**What the task requires**. Below are records with pictures. Transcribe exactly, and only, the lines from the line with "left shoulder: (213, 283)" to the line with "nose: (590, 259)", both ends included, but not the pictures.

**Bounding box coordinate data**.
----

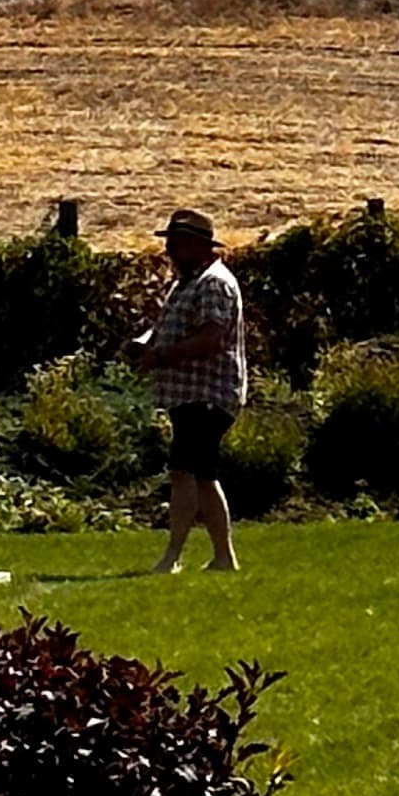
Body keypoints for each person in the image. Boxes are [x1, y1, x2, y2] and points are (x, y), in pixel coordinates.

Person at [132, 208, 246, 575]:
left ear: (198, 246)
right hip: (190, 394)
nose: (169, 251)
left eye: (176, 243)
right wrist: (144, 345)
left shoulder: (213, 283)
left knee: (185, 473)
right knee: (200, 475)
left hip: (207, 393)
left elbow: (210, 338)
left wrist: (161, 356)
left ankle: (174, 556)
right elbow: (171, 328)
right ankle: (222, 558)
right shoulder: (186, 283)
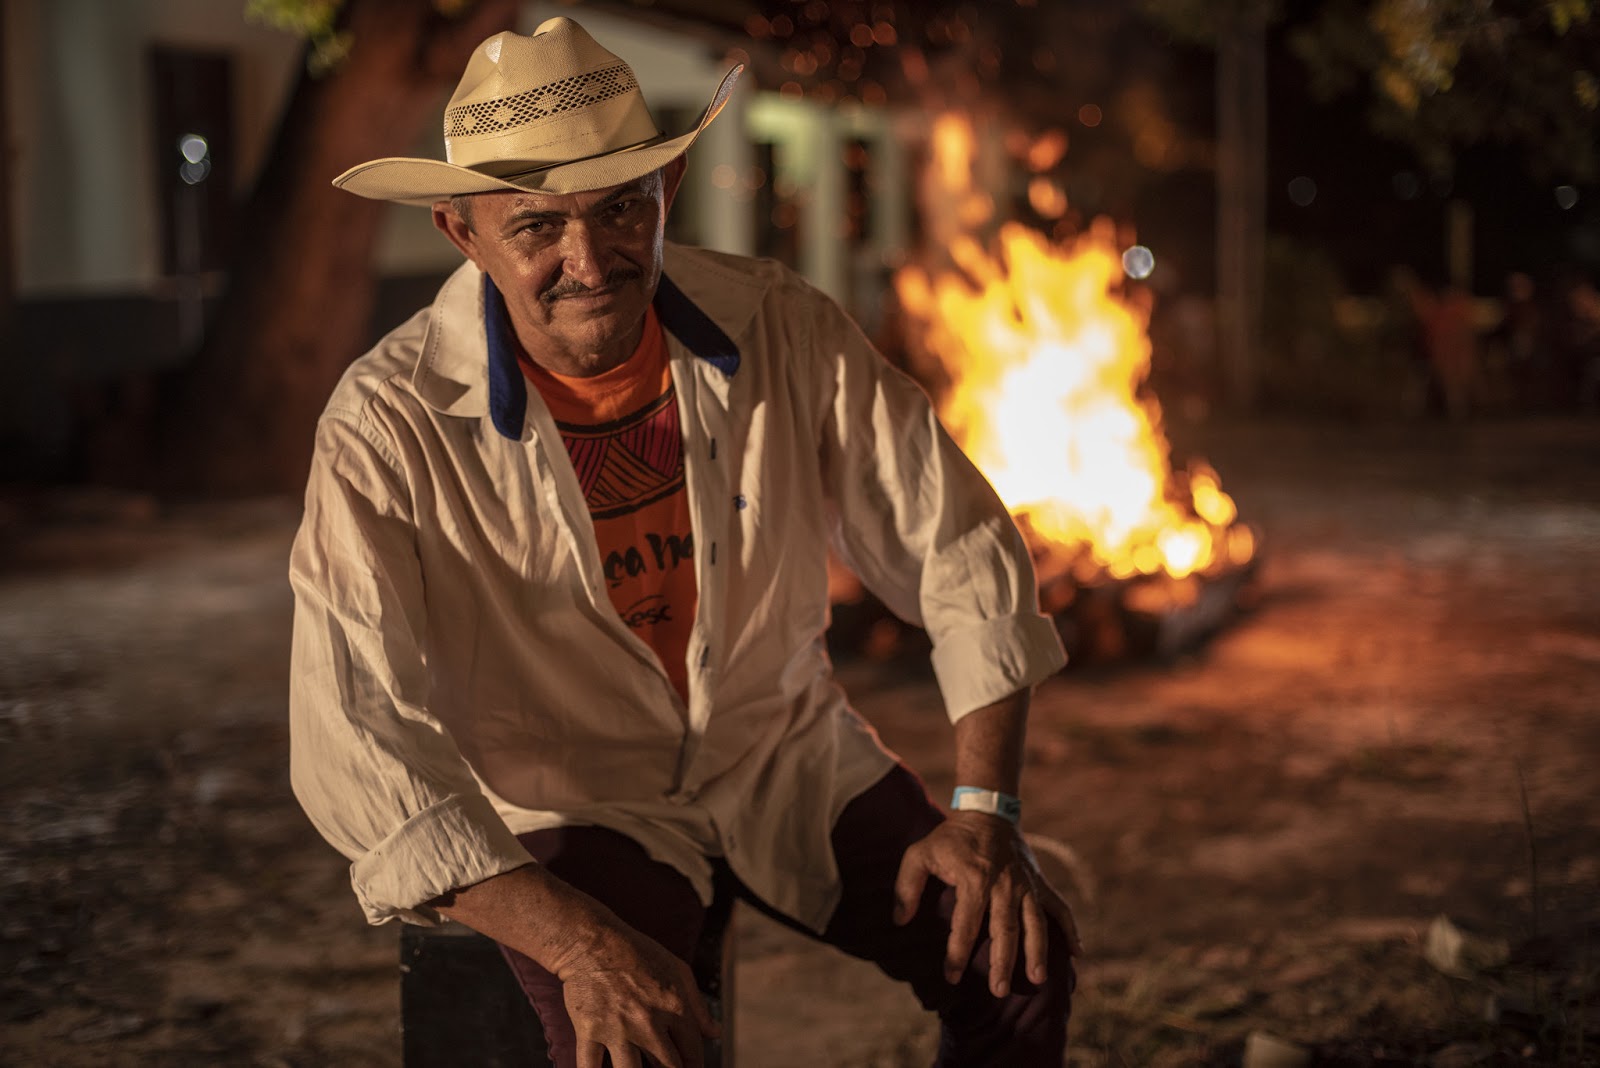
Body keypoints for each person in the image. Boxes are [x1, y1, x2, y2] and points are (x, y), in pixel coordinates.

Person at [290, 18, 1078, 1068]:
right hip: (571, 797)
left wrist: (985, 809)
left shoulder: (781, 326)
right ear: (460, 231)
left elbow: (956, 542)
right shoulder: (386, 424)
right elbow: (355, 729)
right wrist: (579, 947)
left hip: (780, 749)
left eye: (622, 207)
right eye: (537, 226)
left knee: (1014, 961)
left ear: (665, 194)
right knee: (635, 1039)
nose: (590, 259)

----

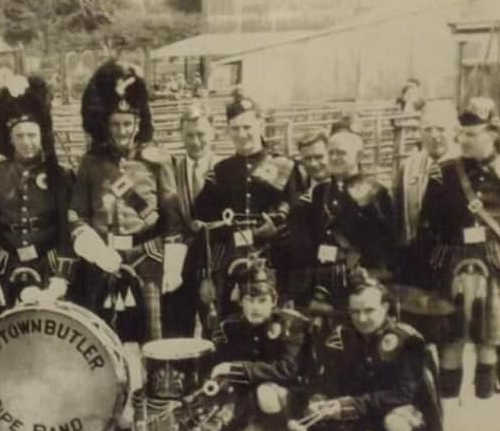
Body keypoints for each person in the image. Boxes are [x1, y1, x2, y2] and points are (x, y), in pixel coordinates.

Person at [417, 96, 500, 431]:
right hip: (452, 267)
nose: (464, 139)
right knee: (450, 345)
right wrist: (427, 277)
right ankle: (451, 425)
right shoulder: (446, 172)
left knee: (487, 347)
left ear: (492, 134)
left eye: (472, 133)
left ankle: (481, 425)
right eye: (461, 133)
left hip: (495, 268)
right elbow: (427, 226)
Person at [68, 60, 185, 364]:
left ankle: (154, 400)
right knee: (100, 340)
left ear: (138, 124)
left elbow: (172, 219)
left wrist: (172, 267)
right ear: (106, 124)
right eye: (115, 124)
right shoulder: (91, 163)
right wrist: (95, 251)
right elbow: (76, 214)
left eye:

----

**Written response**.
left shoulder: (213, 283)
left knee: (185, 473)
right knee: (200, 475)
left hip: (207, 393)
left elbow: (210, 338)
left wrist: (161, 356)
left ankle: (174, 556)
right elbow: (171, 328)
right ankle: (222, 558)
right shoulder: (186, 283)
Body keypoints for each person in the image. Boxes are [x1, y1, x2, y2] and points are (x, y), in pixel coordinates.

Person at [290, 18, 1078, 1068]:
right hip: (571, 797)
left wrist: (985, 809)
left shoulder: (781, 326)
right ear: (460, 231)
left elbow: (956, 542)
right shoulder: (386, 424)
right elbow: (355, 729)
right wrist: (579, 947)
left hip: (780, 749)
left eye: (622, 207)
right eye: (537, 226)
left knee: (1014, 961)
left ear: (665, 194)
right knee: (635, 1039)
nose: (590, 259)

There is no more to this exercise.